I used LoadLibrary because you need to load the library into your program. It returns the Library Base address after it has been located and loaded successfully.

You are using GetModuleHandle incorrectly. :wink

Code Select Expand

GetModuleHandle Function - Retrieves a module handle for the specified module. The module must have been loaded by the calling process.

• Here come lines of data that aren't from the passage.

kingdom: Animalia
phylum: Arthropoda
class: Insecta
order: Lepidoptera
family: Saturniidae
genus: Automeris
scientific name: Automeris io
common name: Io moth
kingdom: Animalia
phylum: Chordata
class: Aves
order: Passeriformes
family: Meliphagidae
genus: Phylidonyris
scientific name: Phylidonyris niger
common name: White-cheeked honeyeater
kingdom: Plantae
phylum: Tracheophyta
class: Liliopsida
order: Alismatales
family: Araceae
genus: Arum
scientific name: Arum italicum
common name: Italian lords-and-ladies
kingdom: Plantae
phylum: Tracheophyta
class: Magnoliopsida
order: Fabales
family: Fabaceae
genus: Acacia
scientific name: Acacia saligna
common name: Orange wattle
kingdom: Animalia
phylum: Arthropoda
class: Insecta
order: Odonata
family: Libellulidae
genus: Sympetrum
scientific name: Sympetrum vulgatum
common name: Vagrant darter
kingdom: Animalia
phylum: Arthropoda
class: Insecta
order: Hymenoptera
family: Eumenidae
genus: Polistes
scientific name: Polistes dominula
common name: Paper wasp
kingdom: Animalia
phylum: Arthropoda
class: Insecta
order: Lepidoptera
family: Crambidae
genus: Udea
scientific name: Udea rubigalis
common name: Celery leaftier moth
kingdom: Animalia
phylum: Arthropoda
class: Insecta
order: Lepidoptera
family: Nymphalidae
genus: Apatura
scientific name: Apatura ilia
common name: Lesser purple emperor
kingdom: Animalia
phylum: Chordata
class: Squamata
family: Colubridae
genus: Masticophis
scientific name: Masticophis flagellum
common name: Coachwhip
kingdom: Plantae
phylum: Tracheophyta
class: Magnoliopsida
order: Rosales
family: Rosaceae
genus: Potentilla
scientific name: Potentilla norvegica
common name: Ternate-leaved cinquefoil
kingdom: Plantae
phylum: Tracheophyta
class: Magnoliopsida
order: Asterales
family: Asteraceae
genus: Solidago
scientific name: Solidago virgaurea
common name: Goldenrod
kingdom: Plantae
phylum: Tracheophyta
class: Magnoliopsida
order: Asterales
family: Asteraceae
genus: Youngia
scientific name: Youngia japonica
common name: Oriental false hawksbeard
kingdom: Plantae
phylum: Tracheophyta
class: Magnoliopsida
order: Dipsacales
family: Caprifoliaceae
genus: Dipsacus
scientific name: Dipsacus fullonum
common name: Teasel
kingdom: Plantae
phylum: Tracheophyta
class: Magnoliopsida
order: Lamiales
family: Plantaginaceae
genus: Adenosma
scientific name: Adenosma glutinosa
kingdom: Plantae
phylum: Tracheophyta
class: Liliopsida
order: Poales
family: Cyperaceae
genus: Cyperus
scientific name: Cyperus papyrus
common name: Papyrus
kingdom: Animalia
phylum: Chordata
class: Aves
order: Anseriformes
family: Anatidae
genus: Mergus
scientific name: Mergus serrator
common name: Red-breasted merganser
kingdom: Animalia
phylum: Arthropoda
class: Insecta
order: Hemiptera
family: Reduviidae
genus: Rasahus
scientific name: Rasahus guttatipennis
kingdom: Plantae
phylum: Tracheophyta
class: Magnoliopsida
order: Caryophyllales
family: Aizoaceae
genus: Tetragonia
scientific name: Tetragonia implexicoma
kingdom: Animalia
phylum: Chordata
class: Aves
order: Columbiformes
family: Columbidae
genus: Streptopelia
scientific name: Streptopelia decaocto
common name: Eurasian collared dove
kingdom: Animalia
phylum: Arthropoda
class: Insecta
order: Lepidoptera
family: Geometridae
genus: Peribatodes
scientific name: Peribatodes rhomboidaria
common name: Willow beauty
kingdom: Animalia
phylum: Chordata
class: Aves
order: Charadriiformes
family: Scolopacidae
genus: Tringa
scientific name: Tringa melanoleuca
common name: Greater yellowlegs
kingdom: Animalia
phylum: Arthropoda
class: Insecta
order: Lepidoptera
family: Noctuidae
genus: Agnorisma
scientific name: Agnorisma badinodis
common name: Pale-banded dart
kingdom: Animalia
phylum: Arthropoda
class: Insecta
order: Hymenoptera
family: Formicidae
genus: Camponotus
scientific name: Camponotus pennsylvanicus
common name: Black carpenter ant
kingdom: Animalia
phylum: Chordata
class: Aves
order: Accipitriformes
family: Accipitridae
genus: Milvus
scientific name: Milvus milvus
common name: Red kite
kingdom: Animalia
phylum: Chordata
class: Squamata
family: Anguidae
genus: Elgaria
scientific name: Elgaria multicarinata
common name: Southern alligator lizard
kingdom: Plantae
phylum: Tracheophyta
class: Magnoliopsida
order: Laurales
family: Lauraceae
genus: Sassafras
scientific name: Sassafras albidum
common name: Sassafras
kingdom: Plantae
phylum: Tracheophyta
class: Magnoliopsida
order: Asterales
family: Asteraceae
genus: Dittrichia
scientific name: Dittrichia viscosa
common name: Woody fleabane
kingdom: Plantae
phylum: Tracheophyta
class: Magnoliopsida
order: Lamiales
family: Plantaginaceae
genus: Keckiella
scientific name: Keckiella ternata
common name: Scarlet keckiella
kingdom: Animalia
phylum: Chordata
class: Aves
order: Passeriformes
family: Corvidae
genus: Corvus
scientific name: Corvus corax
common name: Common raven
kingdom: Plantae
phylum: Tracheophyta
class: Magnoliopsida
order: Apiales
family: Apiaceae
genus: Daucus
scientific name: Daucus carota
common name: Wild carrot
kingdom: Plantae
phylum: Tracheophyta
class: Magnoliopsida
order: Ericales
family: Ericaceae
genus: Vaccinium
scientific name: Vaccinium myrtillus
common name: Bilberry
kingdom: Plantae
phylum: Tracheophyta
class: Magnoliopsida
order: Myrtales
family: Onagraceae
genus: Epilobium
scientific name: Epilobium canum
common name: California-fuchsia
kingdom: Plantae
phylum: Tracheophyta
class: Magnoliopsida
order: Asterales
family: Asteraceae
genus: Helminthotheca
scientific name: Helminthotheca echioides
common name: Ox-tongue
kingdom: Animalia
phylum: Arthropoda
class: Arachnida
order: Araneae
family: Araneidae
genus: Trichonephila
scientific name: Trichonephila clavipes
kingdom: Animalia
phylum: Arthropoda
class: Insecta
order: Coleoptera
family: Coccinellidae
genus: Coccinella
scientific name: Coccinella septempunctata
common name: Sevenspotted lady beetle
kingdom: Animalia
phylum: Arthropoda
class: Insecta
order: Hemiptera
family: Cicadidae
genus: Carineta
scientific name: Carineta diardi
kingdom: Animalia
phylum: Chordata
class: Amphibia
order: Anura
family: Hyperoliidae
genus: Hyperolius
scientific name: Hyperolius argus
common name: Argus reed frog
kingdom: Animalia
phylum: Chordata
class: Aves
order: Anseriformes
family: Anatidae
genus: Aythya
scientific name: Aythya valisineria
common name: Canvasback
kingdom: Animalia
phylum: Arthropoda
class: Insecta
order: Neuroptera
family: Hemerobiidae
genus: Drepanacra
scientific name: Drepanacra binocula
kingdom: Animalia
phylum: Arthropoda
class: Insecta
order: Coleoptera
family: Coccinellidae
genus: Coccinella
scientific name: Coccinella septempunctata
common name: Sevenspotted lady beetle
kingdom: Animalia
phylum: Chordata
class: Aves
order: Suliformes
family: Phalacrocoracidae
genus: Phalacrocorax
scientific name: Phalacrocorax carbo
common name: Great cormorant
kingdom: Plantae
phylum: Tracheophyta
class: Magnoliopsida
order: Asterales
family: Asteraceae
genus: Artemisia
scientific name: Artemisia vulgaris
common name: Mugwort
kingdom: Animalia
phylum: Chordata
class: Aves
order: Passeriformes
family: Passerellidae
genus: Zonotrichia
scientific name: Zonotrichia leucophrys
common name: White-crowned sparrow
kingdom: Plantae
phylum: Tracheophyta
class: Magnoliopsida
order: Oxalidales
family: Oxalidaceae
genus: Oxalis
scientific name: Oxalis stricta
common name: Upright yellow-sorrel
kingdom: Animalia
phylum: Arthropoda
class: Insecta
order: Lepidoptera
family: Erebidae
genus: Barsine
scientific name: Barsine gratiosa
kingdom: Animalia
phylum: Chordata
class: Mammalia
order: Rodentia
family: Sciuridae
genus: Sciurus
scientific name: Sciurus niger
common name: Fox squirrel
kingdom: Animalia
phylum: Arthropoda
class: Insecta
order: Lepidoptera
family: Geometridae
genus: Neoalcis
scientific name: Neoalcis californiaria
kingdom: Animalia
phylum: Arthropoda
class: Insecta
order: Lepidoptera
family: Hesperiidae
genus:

Opps, didn't notice you were using kernel32. thought you were using msvcrt :lol

[dedndave]

it's kernel32 - already loaded   :bg

[Twister]

I used the CRT function memset from msvcrt.dll.  I find it quicker. :P

[hutch--]

Vermilion,

The usual process when dynamically calling a function from a DLL is to call LoadLibrary(), check the return value to ensure it loaded corectly then call GetProcAddress() and test its return value. If the value is OK you can then call the function you are after as long as you know the correct argumnets to pass to it.

When you are finished with the function, use FreeLibrary() to release it and recover memory.